The closing document yet to see light is likely to be the product of two or three writers from the North - from England, Canada and the US. It will call GAFCON to a future that is neither Anglican or Good News.

3 comments:

  1. "Small and irrelevant to the greater catholic churches of the East and West XXX will become a shadow of its own hopes. "


    Deleted "AC2" - which will be bigger than "AC1" anyway...and I am wondering if "TEC" works in the less than generous sentence

    ReplyDelete
  2. "'GAFCON is a statement that the truth of God...is the gateway to fulfilling and fruitful life for men and women, in marriage or celibacy, and that obedience and witness to that truth cannot be confined to the space or the form that is offered by the powerful.'"

    Yes, it is painfully clear to everyone who bothers to follow all this that whatever else this GAFCON event might be about - power etc. - sex (gay sex especially) is front and center. The language they use attempts to disguise that and dress it up a bit, but why bother? The whole word knows Anglicans are primarily arguing about homosexuality these days. GAFCON represents the group most vehemently opposed to accepting gay people, the group most committed to trying to change gay people or impose celibacy on them. Why not just say that? Oh right, that might sound uncharitable and wouldn't want that to make the media.

    "'We are a small contingent going to what is likely the most important Anglican event in decades. We are not running the show or driving the agenda. This meeting is not about North America or our problems.'"

    Methinks thou dost protest too much.

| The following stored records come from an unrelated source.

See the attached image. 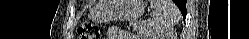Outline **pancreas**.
<instances>
[{
  "label": "pancreas",
  "mask_w": 249,
  "mask_h": 39,
  "mask_svg": "<svg viewBox=\"0 0 249 39\" xmlns=\"http://www.w3.org/2000/svg\"><path fill=\"white\" fill-rule=\"evenodd\" d=\"M131 25H132L133 30H135L141 36H144L148 33V29H146L139 23H132Z\"/></svg>",
  "instance_id": "pancreas-1"
}]
</instances>
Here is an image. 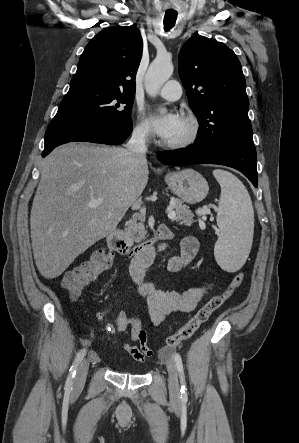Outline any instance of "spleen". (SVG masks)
<instances>
[{
    "label": "spleen",
    "mask_w": 299,
    "mask_h": 443,
    "mask_svg": "<svg viewBox=\"0 0 299 443\" xmlns=\"http://www.w3.org/2000/svg\"><path fill=\"white\" fill-rule=\"evenodd\" d=\"M221 186L217 224L220 235L214 247L218 265L227 272L239 270L249 255L254 230V211L249 193L230 172L214 170Z\"/></svg>",
    "instance_id": "1"
}]
</instances>
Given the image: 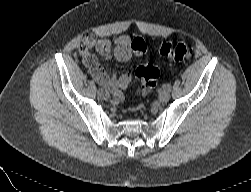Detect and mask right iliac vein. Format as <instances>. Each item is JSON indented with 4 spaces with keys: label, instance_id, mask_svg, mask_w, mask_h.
I'll return each instance as SVG.
<instances>
[{
    "label": "right iliac vein",
    "instance_id": "obj_1",
    "mask_svg": "<svg viewBox=\"0 0 251 192\" xmlns=\"http://www.w3.org/2000/svg\"><path fill=\"white\" fill-rule=\"evenodd\" d=\"M101 96L104 100H108L110 98V94L107 91H104Z\"/></svg>",
    "mask_w": 251,
    "mask_h": 192
}]
</instances>
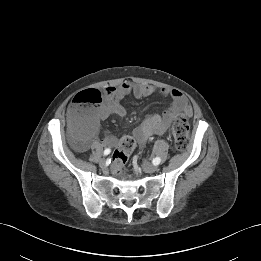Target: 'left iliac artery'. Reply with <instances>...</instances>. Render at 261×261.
Listing matches in <instances>:
<instances>
[{
    "mask_svg": "<svg viewBox=\"0 0 261 261\" xmlns=\"http://www.w3.org/2000/svg\"><path fill=\"white\" fill-rule=\"evenodd\" d=\"M161 162V158L160 157H156L154 160H153V164L154 165H159Z\"/></svg>",
    "mask_w": 261,
    "mask_h": 261,
    "instance_id": "obj_1",
    "label": "left iliac artery"
}]
</instances>
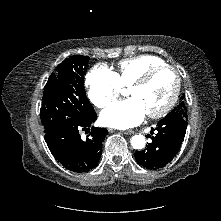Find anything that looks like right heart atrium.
Wrapping results in <instances>:
<instances>
[{"label": "right heart atrium", "mask_w": 221, "mask_h": 221, "mask_svg": "<svg viewBox=\"0 0 221 221\" xmlns=\"http://www.w3.org/2000/svg\"><path fill=\"white\" fill-rule=\"evenodd\" d=\"M86 86L90 101L98 108H104L116 100L122 85L114 72L102 65L94 66L86 75Z\"/></svg>", "instance_id": "right-heart-atrium-1"}]
</instances>
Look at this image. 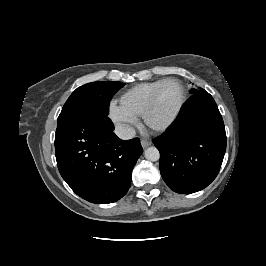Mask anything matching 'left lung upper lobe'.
<instances>
[{
  "instance_id": "obj_1",
  "label": "left lung upper lobe",
  "mask_w": 266,
  "mask_h": 266,
  "mask_svg": "<svg viewBox=\"0 0 266 266\" xmlns=\"http://www.w3.org/2000/svg\"><path fill=\"white\" fill-rule=\"evenodd\" d=\"M205 90H203V89H201V91H198V90H196V89H193L192 91H191V93L193 94V95H196V94H198V93H200V92H204Z\"/></svg>"
}]
</instances>
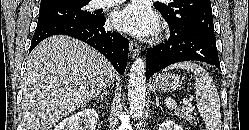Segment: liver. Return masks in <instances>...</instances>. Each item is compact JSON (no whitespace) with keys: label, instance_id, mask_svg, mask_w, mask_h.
<instances>
[{"label":"liver","instance_id":"6515ba94","mask_svg":"<svg viewBox=\"0 0 249 130\" xmlns=\"http://www.w3.org/2000/svg\"><path fill=\"white\" fill-rule=\"evenodd\" d=\"M115 70L94 48L68 36H52L30 53L23 78V130H49L95 99L113 82Z\"/></svg>","mask_w":249,"mask_h":130}]
</instances>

At least they have finally come around to the idea that the 1998 Lambeth Conference - with its much-discussed Resolution 1.10 - was not quite as important to the future of the Anglican world as the GAFCON crowd have liked to think or argue.

    christopher+

    ReplyDelete
  3. Mark,
    It seems like the organizers are trying to downplay the presence of North Americans. I am aware of at least one North American bishop who would not be counted as either a"Network" or "Common Cause" bishop. Len Whitten (retired, W. Nfld.) is on his way to Jerusalem, and has not, as yet, formally declared allegiance to any of these entities.

    Of course, no matter the numbers, everyone will assume the hand of Minns and Duncan in the final communique.